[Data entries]
★ ★ ★ ★

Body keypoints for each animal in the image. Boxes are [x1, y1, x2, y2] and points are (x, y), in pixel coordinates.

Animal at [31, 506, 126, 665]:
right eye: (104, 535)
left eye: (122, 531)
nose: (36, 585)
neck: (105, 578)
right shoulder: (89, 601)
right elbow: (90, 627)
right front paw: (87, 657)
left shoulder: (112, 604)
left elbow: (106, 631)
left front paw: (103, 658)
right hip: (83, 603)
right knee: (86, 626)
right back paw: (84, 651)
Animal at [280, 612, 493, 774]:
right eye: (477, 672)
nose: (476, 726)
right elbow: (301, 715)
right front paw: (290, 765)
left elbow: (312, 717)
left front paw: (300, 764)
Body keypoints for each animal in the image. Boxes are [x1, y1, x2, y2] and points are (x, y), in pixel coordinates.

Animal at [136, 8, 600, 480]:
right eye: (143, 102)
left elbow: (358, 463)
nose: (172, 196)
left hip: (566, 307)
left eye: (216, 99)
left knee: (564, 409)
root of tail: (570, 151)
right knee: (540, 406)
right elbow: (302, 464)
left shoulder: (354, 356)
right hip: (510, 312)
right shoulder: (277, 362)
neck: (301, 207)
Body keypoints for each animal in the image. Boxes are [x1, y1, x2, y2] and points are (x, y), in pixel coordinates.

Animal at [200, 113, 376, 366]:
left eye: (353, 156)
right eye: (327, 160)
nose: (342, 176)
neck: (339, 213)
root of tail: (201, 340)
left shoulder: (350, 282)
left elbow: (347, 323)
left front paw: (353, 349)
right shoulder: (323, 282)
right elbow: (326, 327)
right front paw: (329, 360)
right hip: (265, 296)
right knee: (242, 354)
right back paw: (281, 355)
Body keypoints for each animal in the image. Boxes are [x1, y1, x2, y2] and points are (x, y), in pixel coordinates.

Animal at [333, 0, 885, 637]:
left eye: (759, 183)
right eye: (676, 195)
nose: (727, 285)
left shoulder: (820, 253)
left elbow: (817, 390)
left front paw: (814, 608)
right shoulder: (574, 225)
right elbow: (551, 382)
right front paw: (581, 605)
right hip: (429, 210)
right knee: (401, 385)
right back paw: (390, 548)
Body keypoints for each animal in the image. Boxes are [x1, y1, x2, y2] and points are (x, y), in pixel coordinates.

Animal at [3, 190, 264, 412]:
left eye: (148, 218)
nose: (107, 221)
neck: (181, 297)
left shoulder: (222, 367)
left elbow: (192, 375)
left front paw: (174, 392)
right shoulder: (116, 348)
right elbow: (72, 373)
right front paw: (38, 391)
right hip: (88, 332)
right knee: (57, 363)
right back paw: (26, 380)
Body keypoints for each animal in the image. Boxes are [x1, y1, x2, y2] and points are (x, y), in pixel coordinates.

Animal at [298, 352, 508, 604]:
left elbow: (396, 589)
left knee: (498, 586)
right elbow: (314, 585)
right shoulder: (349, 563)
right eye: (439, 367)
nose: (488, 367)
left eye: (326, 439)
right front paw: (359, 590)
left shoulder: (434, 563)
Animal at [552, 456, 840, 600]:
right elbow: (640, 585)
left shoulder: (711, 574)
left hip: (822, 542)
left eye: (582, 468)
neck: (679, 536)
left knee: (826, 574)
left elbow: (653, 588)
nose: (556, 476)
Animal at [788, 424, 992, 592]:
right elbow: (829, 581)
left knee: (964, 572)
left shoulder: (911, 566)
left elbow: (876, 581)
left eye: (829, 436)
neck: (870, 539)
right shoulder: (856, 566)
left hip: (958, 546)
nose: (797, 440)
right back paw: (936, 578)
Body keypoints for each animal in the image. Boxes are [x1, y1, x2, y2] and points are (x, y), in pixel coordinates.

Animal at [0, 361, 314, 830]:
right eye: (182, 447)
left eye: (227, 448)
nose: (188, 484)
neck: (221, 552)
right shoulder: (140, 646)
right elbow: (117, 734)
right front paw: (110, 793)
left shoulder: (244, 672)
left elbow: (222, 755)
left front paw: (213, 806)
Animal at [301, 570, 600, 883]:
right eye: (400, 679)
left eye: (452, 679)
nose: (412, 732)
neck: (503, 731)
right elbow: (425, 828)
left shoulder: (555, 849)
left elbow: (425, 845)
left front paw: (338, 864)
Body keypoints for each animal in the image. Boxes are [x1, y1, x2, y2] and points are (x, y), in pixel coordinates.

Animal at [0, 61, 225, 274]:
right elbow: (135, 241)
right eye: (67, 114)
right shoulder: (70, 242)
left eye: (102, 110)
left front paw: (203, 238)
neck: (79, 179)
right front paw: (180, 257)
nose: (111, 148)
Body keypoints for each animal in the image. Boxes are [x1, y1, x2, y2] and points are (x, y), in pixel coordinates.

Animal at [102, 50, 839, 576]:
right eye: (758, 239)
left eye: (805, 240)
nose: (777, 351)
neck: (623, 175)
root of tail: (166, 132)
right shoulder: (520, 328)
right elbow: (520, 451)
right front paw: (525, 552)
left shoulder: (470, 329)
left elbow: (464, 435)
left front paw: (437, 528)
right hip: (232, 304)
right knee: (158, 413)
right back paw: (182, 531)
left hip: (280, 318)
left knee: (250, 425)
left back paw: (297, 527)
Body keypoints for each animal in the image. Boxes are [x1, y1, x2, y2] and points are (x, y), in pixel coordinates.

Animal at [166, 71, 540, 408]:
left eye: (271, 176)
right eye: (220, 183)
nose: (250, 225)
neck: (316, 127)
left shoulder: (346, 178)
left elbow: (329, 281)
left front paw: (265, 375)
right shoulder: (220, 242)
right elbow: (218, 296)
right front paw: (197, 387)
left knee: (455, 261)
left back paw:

★ ★ ★ ★

* [Task item]: All that belongs in your answer is the stretch of entries above from the line with "left shoulder: (354, 356)" through the line with "right back paw: (281, 355)", printed exactly.

* [Task result]:
left shoulder: (354, 356)
right hip: (510, 312)
right shoulder: (277, 362)
neck: (301, 207)
Body keypoints for each animal in the image. Boxes are [x1, y1, x2, y2] and points are (x, y), in pixel coordinates.

Animal at [200, 113, 376, 366]:
left eye: (353, 156)
right eye: (327, 160)
nose: (342, 176)
neck: (339, 213)
root of tail: (201, 340)
left shoulder: (350, 282)
left elbow: (347, 323)
left front paw: (353, 349)
right shoulder: (323, 282)
right elbow: (326, 327)
right front paw: (329, 360)
right hip: (265, 296)
right knee: (242, 354)
right back paw: (281, 355)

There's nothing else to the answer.